• _Exercise prompt_: Reproduce every one of the following lines verbatim, without changing any character.

* BEGIN Records *

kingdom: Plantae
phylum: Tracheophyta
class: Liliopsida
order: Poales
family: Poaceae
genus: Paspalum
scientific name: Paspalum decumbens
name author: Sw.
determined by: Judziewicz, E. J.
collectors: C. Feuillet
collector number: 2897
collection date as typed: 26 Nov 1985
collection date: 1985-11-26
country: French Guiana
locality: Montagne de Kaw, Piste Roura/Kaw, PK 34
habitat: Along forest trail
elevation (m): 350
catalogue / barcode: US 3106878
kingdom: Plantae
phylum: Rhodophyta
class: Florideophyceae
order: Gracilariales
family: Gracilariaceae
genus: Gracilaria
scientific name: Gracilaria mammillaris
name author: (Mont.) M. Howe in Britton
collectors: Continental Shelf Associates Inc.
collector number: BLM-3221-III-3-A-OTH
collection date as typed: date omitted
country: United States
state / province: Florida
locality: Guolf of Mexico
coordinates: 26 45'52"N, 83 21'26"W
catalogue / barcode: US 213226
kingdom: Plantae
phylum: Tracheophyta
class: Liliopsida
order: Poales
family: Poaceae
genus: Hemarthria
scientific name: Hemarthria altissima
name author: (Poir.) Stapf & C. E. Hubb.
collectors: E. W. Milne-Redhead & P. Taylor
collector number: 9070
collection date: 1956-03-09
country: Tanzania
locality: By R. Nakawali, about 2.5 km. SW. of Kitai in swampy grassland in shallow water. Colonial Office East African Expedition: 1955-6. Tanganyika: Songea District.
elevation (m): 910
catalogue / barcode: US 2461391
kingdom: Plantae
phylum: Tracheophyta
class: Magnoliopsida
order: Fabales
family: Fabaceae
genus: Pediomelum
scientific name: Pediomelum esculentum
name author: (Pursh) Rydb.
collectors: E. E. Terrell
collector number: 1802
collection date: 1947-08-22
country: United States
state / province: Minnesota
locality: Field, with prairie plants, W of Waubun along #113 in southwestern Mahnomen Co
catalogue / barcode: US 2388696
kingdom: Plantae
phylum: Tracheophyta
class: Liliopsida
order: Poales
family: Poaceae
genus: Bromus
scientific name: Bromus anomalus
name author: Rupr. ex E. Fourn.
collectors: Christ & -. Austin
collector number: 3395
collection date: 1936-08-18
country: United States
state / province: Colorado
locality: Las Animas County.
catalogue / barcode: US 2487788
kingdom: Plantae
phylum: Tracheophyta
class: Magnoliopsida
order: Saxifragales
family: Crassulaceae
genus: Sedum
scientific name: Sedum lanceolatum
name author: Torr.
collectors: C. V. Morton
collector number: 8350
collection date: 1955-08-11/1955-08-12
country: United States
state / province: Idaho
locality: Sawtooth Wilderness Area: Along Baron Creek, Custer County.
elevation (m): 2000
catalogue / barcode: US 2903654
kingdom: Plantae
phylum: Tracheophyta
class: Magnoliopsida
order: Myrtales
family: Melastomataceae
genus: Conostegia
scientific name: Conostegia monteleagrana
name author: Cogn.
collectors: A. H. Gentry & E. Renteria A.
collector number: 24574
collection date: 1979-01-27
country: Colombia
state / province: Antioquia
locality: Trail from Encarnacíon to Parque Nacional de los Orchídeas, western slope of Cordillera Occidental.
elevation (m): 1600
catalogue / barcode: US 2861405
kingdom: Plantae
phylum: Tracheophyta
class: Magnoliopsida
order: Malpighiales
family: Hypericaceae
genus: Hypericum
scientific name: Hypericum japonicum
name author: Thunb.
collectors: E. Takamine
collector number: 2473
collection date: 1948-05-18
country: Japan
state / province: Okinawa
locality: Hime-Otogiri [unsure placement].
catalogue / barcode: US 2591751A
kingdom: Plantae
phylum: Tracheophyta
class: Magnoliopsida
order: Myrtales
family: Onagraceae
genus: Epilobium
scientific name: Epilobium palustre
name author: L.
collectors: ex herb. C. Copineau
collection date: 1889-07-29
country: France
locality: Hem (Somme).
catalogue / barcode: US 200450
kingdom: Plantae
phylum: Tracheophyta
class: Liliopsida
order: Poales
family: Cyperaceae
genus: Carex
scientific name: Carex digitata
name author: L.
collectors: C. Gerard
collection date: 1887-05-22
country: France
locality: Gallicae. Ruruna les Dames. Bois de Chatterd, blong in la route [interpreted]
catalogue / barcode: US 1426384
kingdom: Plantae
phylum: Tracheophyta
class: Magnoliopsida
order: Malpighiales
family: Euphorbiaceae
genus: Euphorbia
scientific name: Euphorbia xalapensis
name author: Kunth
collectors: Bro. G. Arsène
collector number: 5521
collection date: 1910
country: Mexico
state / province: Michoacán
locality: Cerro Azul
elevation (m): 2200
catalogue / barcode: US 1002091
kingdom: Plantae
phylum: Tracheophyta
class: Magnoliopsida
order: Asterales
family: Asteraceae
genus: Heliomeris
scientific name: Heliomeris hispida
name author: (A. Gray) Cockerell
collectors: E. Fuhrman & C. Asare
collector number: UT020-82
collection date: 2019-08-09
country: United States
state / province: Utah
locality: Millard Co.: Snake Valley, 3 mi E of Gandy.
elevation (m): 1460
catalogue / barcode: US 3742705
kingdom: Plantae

* END Records *

• _Worked answer_:
kingdom: Plantae
phylum: Tracheophyta
class: Liliopsida
order: Poales
family: Poaceae
genus: Paspalum
scientific name: Paspalum decumbens
name author: Sw.
determined by: Judziewicz, E. J.
collectors: C. Feuillet
collector number: 2897
collection date as typed: 26 Nov 1985
collection date: 1985-11-26
country: French Guiana
locality: Montagne de Kaw, Piste Roura/Kaw, PK 34
habitat: Along forest trail
elevation (m): 350
catalogue / barcode: US 3106878
kingdom: Plantae
phylum: Rhodophyta
class: Florideophyceae
order: Gracilariales
family: Gracilariaceae
genus: Gracilaria
scientific name: Gracilaria mammillaris
name author: (Mont.) M. Howe in Britton
collectors: Continental Shelf Associates Inc.
collector number: BLM-3221-III-3-A-OTH
collection date as typed: date omitted
country: United States
state / province: Florida
locality: Guolf of Mexico
coordinates: 26 45'52"N, 83 21'26"W
catalogue / barcode: US 213226
kingdom: Plantae
phylum: Tracheophyta
class: Liliopsida
order: Poales
family: Poaceae
genus: Hemarthria
scientific name: Hemarthria altissima
name author: (Poir.) Stapf & C. E. Hubb.
collectors: E. W. Milne-Redhead & P. Taylor
collector number: 9070
collection date: 1956-03-09
country: Tanzania
locality: By R. Nakawali, about 2.5 km. SW. of Kitai in swampy grassland in shallow water. Colonial Office East African Expedition: 1955-6. Tanganyika: Songea District.
elevation (m): 910
catalogue / barcode: US 2461391
kingdom: Plantae
phylum: Tracheophyta
class: Magnoliopsida
order: Fabales
family: Fabaceae
genus: Pediomelum
scientific name: Pediomelum esculentum
name author: (Pursh) Rydb.
collectors: E. E. Terrell
collector number: 1802
collection date: 1947-08-22
country: United States
state / province: Minnesota
locality: Field, with prairie plants, W of Waubun along #113 in southwestern Mahnomen Co
catalogue / barcode: US 2388696
kingdom: Plantae
phylum: Tracheophyta
class: Liliopsida
order: Poales
family: Poaceae
genus: Bromus
scientific name: Bromus anomalus
name author: Rupr. ex E. Fourn.
collectors: Christ & -. Austin
collector number: 3395
collection date: 1936-08-18
country: United States
state / province: Colorado
locality: Las Animas County.
catalogue / barcode: US 2487788
kingdom: Plantae
phylum: Tracheophyta
class: Magnoliopsida
order: Saxifragales
family: Crassulaceae
genus: Sedum
scientific name: Sedum lanceolatum
name author: Torr.
collectors: C. V. Morton
collector number: 8350
collection date: 1955-08-11/1955-08-12
country: United States
state / province: Idaho
locality: Sawtooth Wilderness Area: Along Baron Creek, Custer County.
elevation (m): 2000
catalogue / barcode: US 2903654
kingdom: Plantae
phylum: Tracheophyta
class: Magnoliopsida
order: Myrtales
family: Melastomataceae
genus: Conostegia
scientific name: Conostegia monteleagrana
name author: Cogn.
collectors: A. H. Gentry & E. Renteria A.
collector number: 24574
collection date: 1979-01-27
country: Colombia
state / province: Antioquia
locality: Trail from Encarnacíon to Parque Nacional de los Orchídeas, western slope of Cordillera Occidental.
elevation (m): 1600
catalogue / barcode: US 2861405
kingdom: Plantae
phylum: Tracheophyta
class: Magnoliopsida
order: Malpighiales
family: Hypericaceae
genus: Hypericum
scientific name: Hypericum japonicum
name author: Thunb.
collectors: E. Takamine
collector number: 2473
collection date: 1948-05-18
country: Japan
state / province: Okinawa
locality: Hime-Otogiri [unsure placement].
catalogue / barcode: US 2591751A
kingdom: Plantae
phylum: Tracheophyta
class: Magnoliopsida
order: Myrtales
family: Onagraceae
genus: Epilobium
scientific name: Epilobium palustre
name author: L.
collectors: ex herb. C. Copineau
collection date: 1889-07-29
country: France
locality: Hem (Somme).
catalogue / barcode: US 200450
kingdom: Plantae
phylum: Tracheophyta
class: Liliopsida
order: Poales
family: Cyperaceae
genus: Carex
scientific name: Carex digitata
name author: L.
collectors: C. Gerard
collection date: 1887-05-22
country: France
locality: Gallicae. Ruruna les Dames. Bois de Chatterd, blong in la route [interpreted]
catalogue / barcode: US 1426384
kingdom: Plantae
phylum: Tracheophyta
class: Magnoliopsida
order: Malpighiales
family: Euphorbiaceae
genus: Euphorbia
scientific name: Euphorbia xalapensis
name author: Kunth
collectors: Bro. G. Arsène
collector number: 5521
collection date: 1910
country: Mexico
state / province: Michoacán
locality: Cerro Azul
elevation (m): 2200
catalogue / barcode: US 1002091
kingdom: Plantae
phylum: Tracheophyta
class: Magnoliopsida
order: Asterales
family: Asteraceae
genus: Heliomeris
scientific name: Heliomeris hispida
name author: (A. Gray) Cockerell
collectors: E. Fuhrman & C. Asare
collector number: UT020-82
collection date: 2019-08-09
country: United States
state / province: Utah
locality: Millard Co.: Snake Valley, 3 mi E of Gandy.
elevation (m): 1460
catalogue / barcode: US 3742705
kingdom: Plantae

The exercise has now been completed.